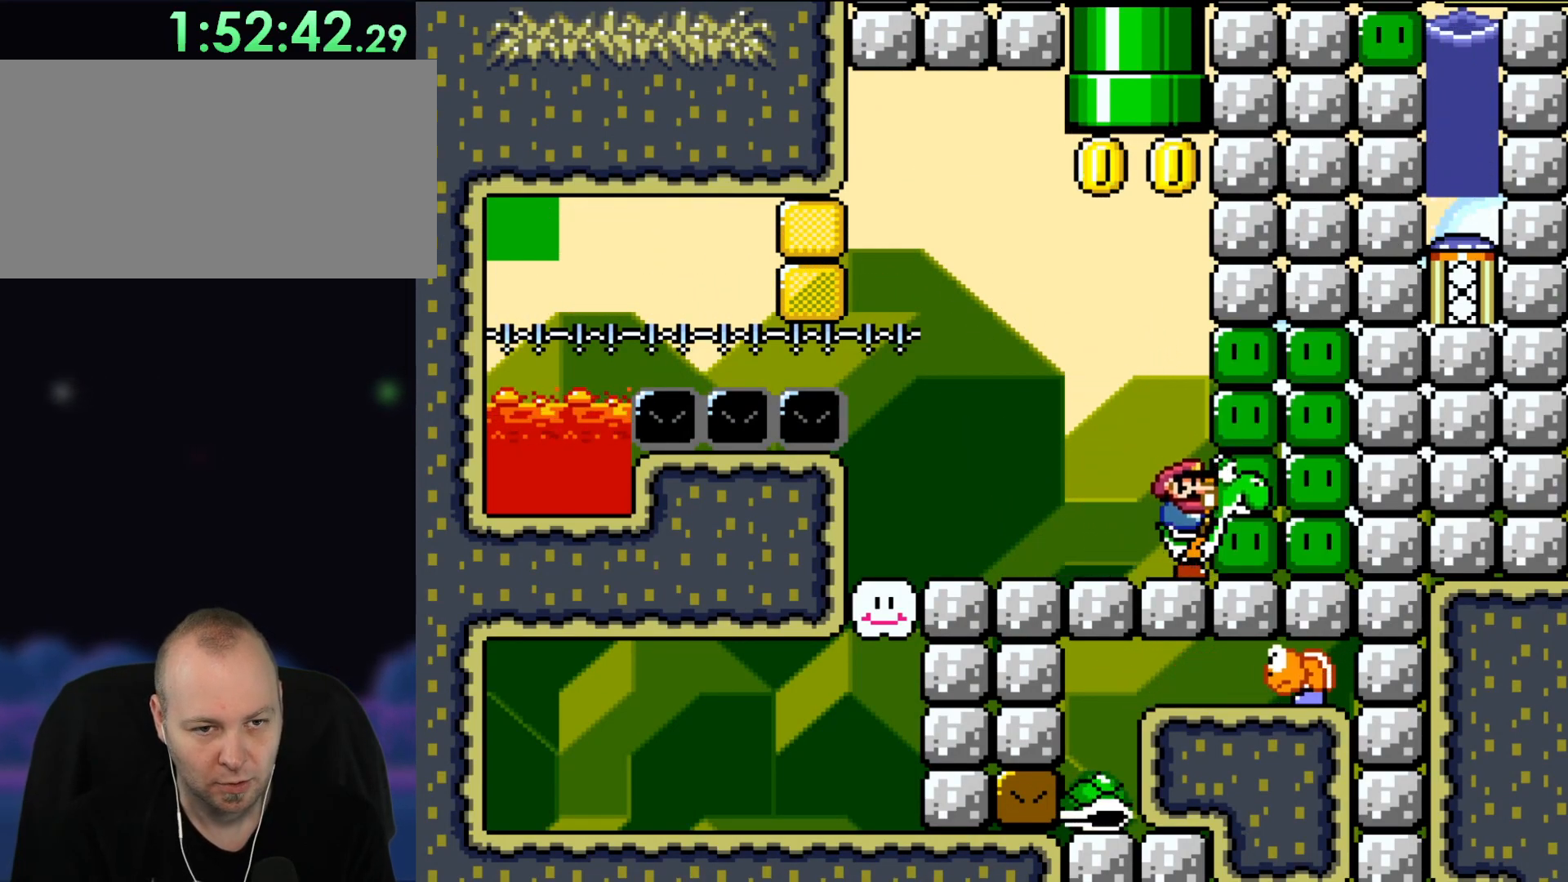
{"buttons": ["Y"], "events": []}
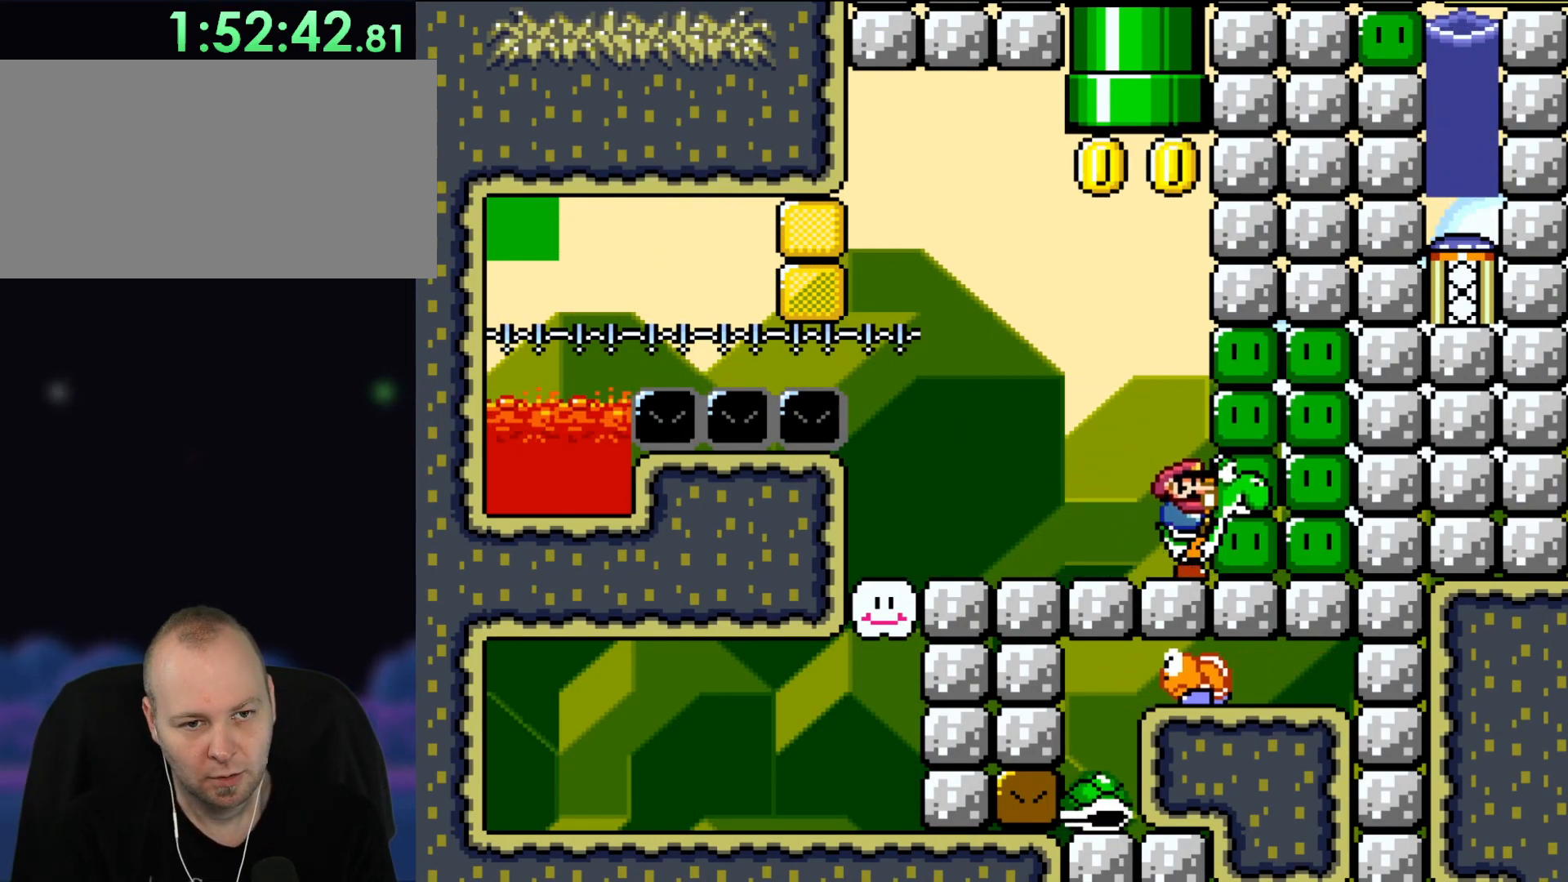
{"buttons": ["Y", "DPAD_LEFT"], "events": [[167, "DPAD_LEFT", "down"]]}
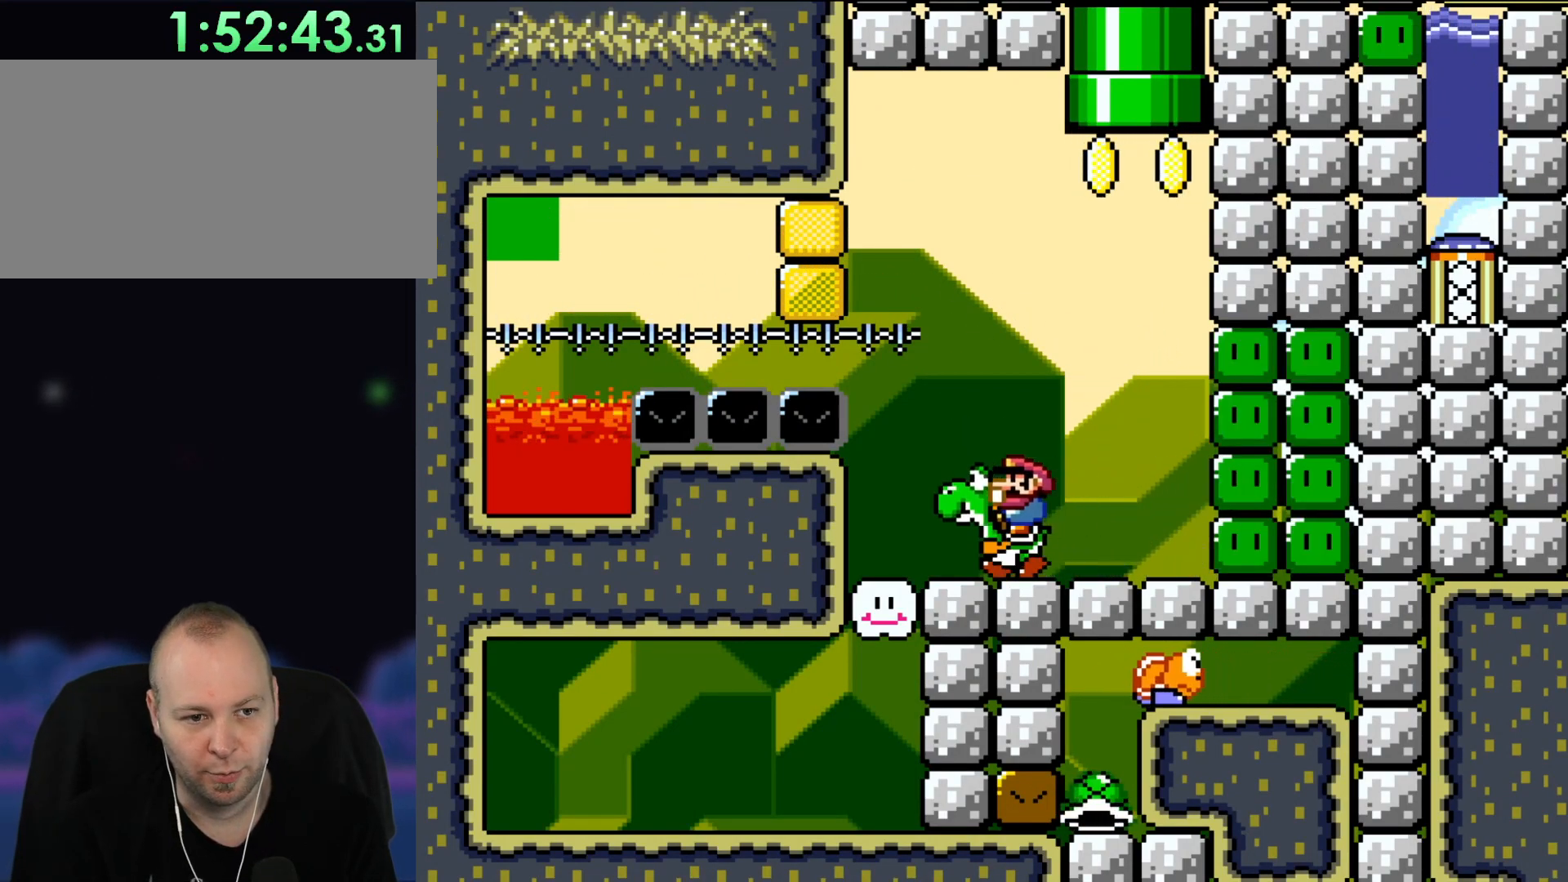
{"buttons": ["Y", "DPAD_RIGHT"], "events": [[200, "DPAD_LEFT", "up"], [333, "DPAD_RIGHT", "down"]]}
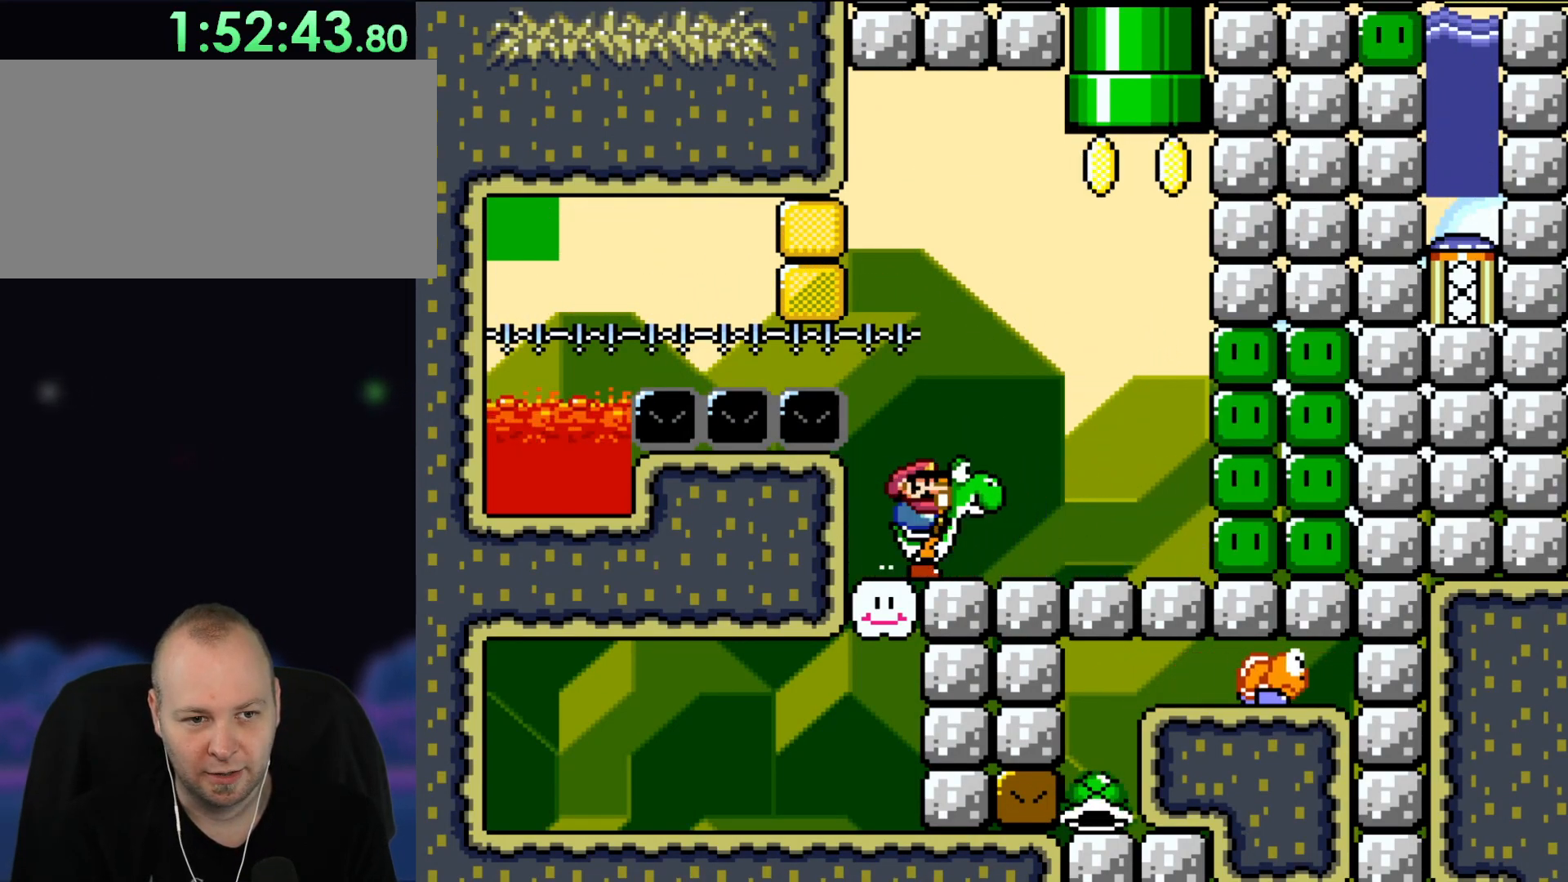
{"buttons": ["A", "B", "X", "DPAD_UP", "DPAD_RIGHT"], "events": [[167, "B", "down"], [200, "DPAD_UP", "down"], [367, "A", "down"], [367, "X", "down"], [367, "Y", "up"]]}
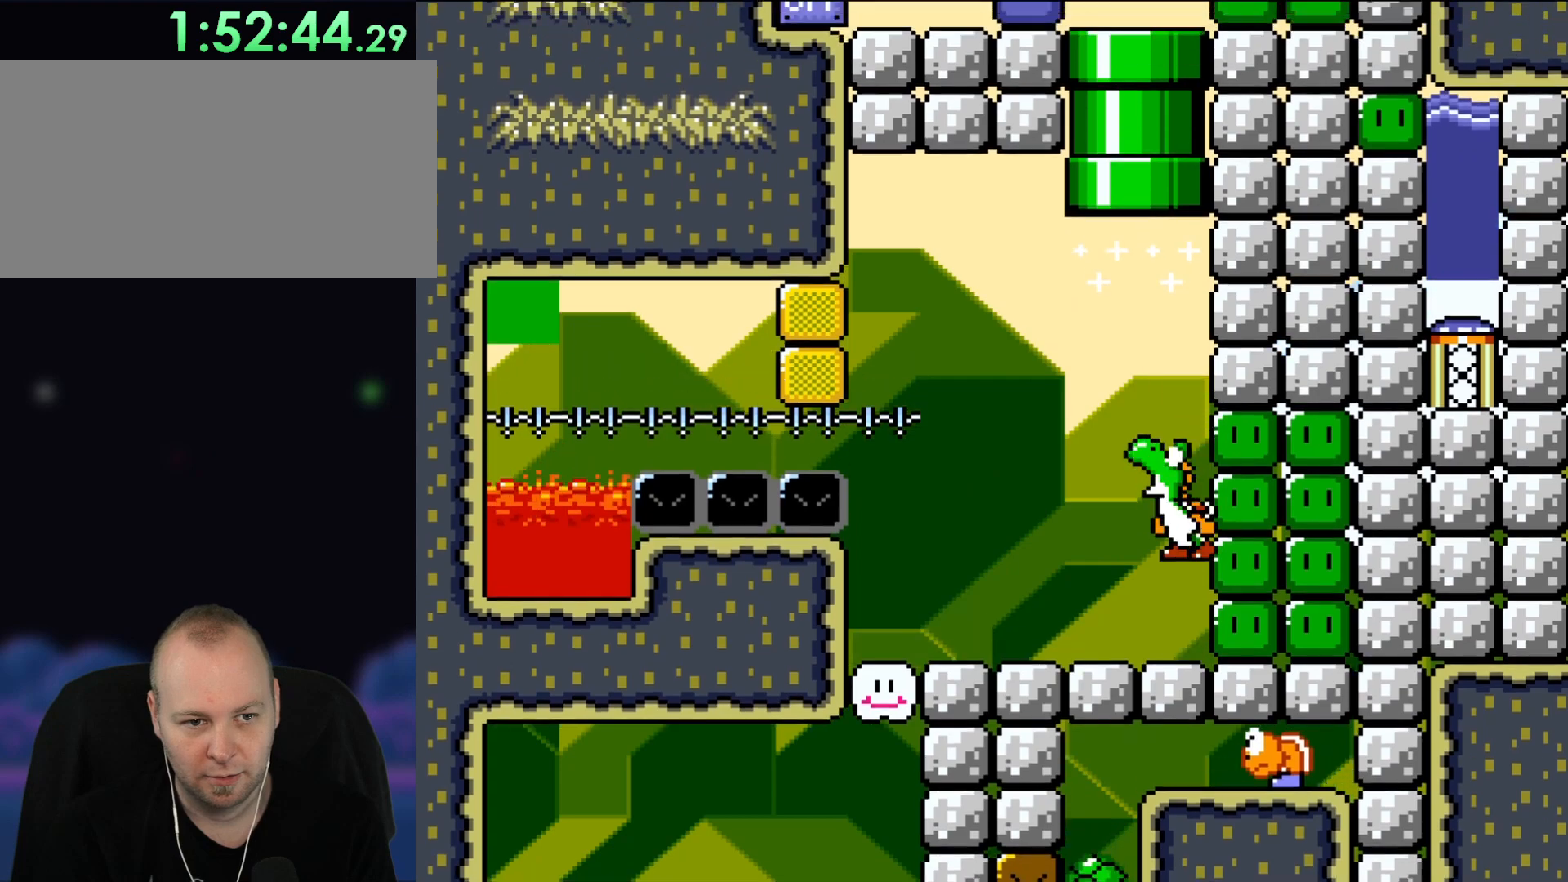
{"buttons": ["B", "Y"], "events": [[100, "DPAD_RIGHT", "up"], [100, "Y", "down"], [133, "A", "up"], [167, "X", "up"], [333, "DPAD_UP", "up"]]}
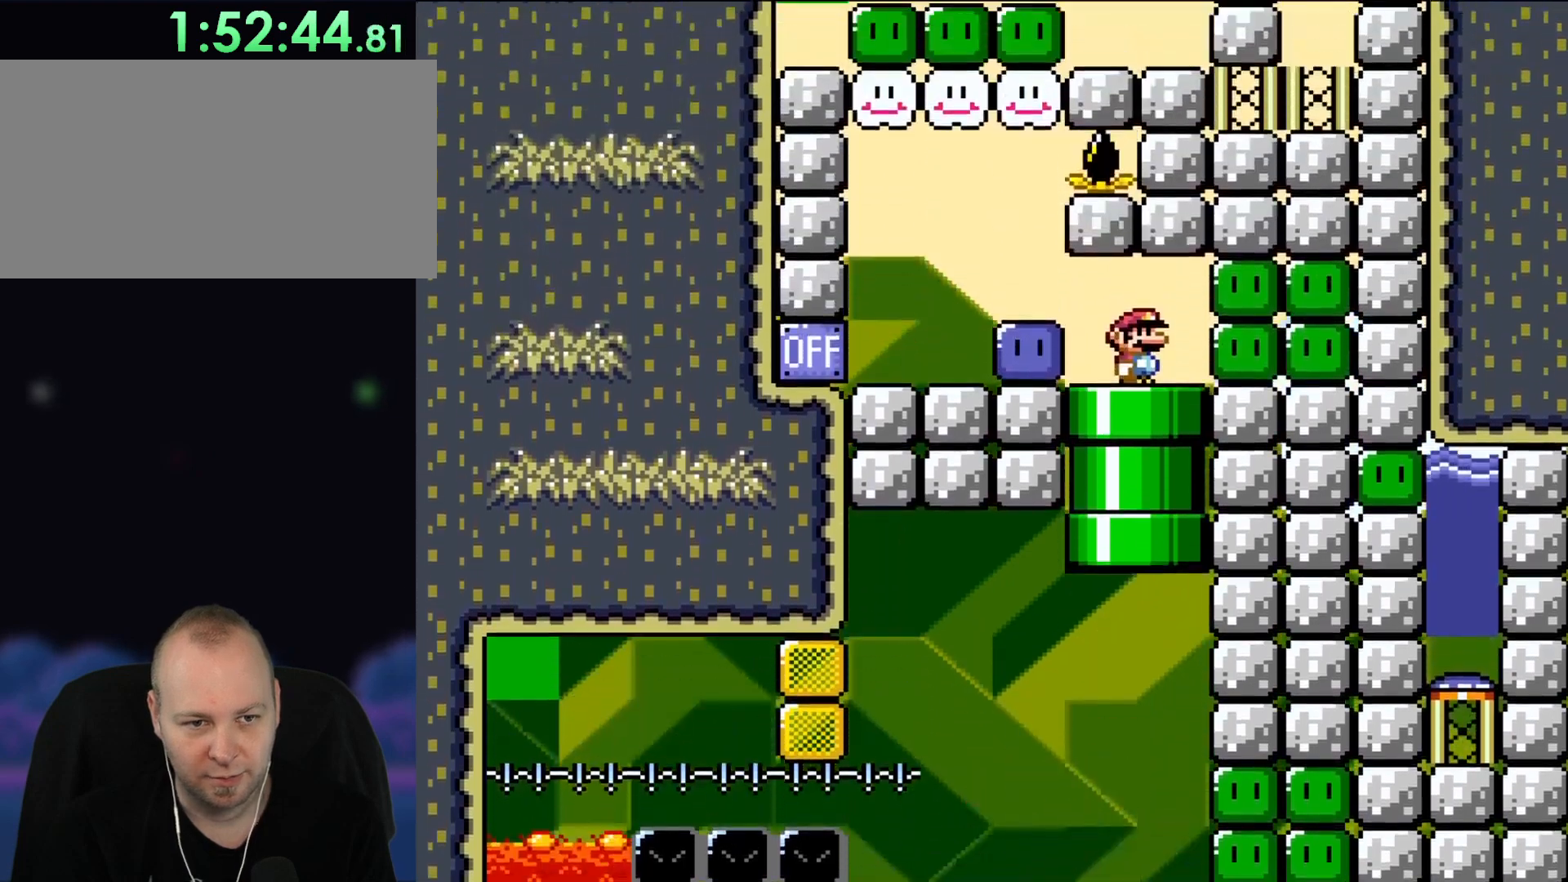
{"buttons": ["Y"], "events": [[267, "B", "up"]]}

WHAT NEEDS TO BE DONE →
Could you find each line in the entries that contains the string "down" and copy it?

REPLY →
{"buttons": ["Y", "DPAD_LEFT"], "events": [[167, "DPAD_LEFT", "down"]]}
{"buttons": ["Y", "DPAD_RIGHT"], "events": [[200, "DPAD_LEFT", "up"], [333, "DPAD_RIGHT", "down"]]}
{"buttons": ["A", "B", "X", "DPAD_UP", "DPAD_RIGHT"], "events": [[167, "B", "down"], [200, "DPAD_UP", "down"], [367, "A", "down"], [367, "X", "down"], [367, "Y", "up"]]}
{"buttons": ["B", "Y"], "events": [[100, "DPAD_RIGHT", "up"], [100, "Y", "down"], [133, "A", "up"], [167, "X", "up"], [333, "DPAD_UP", "up"]]}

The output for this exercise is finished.